(...)
Bu konularda çok duyarlı olduğunu bildiğim Davutoğlu şehitlerden haberdar olsa Ankara'da kalırdı.
O yüzden haberi olduğu halde maça gittiği iddialarına inanmam.
Lanet olası PKK terörü, şehit haberleri duyulmaya başlandığı saatlerde Cumhurbaşkanı Erdoğan canlı yayındaydı.
Bazı sözleri üzerine fırtınalar koptu ama ben o konuşmada ‘PKK'nın silah stokladığı' bölüme takıldım.
Devletin altına mayınlar döşenmiş, evler cephanelik olmuş.
E, sormazlar mı o zaman “Devletin eli armut mu topluyordu” diye?
Şimdi eğri oturup, doğru konuşma zamanı.
Şehit yakınları bile ‘kan dursun' diye bağrına taş basmışken fena halde aldatılmışız.
Masada ‘barış' görüşmeleri sürerken birileri ‘köstebek' gibi toprağın altına mayın, bomba düzeneği yerleştirmiş. Toprağın üstünde ise ‘paralel yapılanma'yı tamamlamış.

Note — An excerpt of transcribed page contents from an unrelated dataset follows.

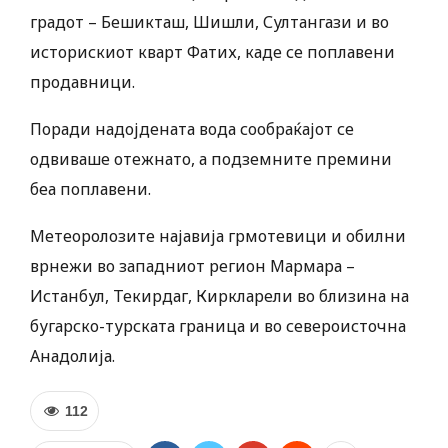
градот – Бешикташ, Шишли, Султангази и во
историскиот кварт Фатих, каде се поплавени
продавници.
Поради надојдената вода сообраќајот се
одвиваше отежнато, а подземните премини
беа поплавени.
Метеоролозите најавија грмотевици и обилни
врнежи во западниот регион Мармара –
Истанбул, Текирдаг, Киркларели во близина на
бугарско-турската граница и во североисточна
Анадолија.
112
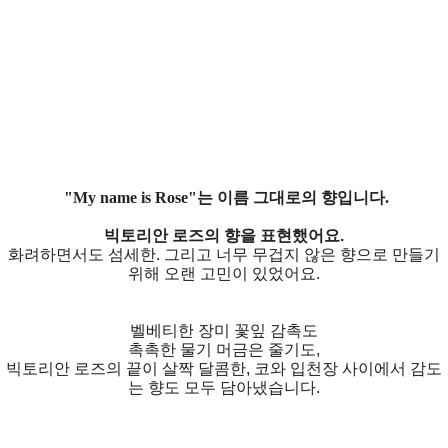
"My name is Rose"는 이름 그대로의 향입니다.
빅토리안 로즈의 향을 표현했어요.
화려하면서도 섬세한. 그리고 너무 무겁지 않은 향으로 만들기
위해 오랜 고민이 있었어요.
벨베티한 장미 꽃잎 감촉도
촉촉한 물기 머금은 줄기도,
빅토리안 로즈의 끝이 살짝 달콤한, 코와 입천장 사이에서 감도
는 향도 모두 담아냈습니다.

Geldiğimiz nokta şudur: ‘Çözüm Süreci'nin karanlıkta kalan noktaları aydınlatılmalı.
Şehit ağıtları yükseliyor her gün. Toplumsal öfke birikiyor. Acılı ve geleceğinden emin olmayan milyonların yaşadığı bir ülke olduk.
Sürecin aktörleri çıkıp konuşmalı. İstifaysa istifa.
Koskoca bir ülke yangın yerine dönmüşken birileri de bedel ödemeli.
Çözüm her zaman siyasettir. TBMM böyle bir ortamda niye kapalı durur?